◆ To-do item ◆
Print every line from the one containing "Pray and give" down to the one containing "MORE SERIES", both included, and leave the pictures out.

::::::

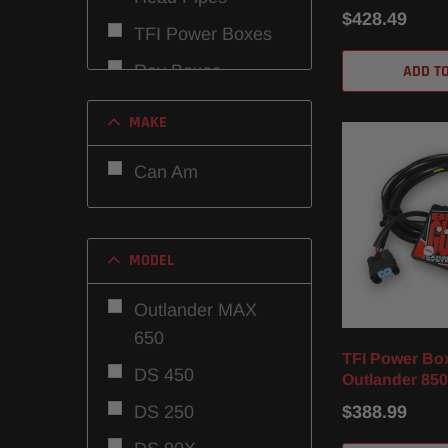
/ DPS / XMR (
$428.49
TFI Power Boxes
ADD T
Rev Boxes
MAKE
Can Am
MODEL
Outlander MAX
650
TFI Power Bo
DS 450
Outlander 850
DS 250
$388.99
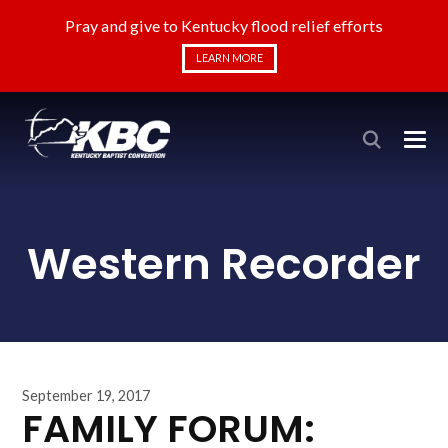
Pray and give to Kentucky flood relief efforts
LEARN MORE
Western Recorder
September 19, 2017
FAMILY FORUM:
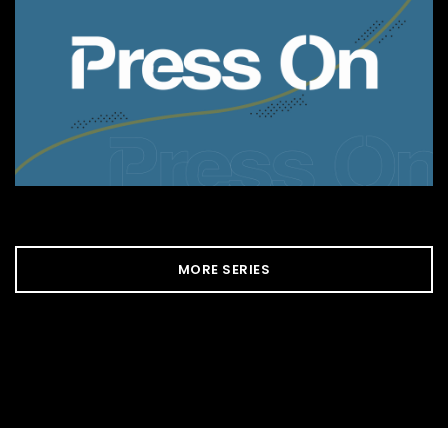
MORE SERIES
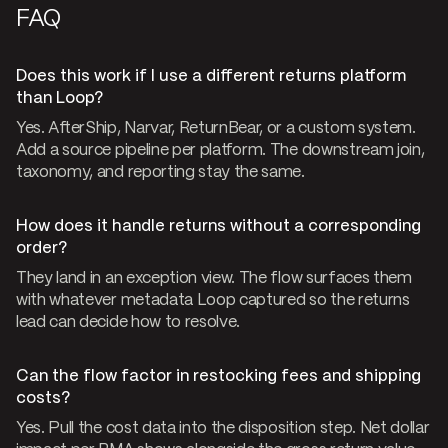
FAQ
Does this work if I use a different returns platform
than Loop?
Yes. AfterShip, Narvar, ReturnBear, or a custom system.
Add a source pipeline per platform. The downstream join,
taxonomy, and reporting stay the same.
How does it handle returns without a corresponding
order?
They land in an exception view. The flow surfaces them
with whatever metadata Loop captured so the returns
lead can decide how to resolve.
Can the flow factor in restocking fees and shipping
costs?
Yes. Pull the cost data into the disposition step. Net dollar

::::::

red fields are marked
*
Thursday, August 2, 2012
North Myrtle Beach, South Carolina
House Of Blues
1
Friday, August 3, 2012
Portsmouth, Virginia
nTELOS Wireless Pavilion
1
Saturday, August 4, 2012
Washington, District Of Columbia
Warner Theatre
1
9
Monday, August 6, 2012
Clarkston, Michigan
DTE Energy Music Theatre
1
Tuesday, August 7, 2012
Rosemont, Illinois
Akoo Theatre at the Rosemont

::::::

◆ The answer ◆
Pray and give to Kentucky flood relief efforts
LEARN MORE
Western Recorder
September 19, 2017
FAMILY FORUM:
MORE SERIES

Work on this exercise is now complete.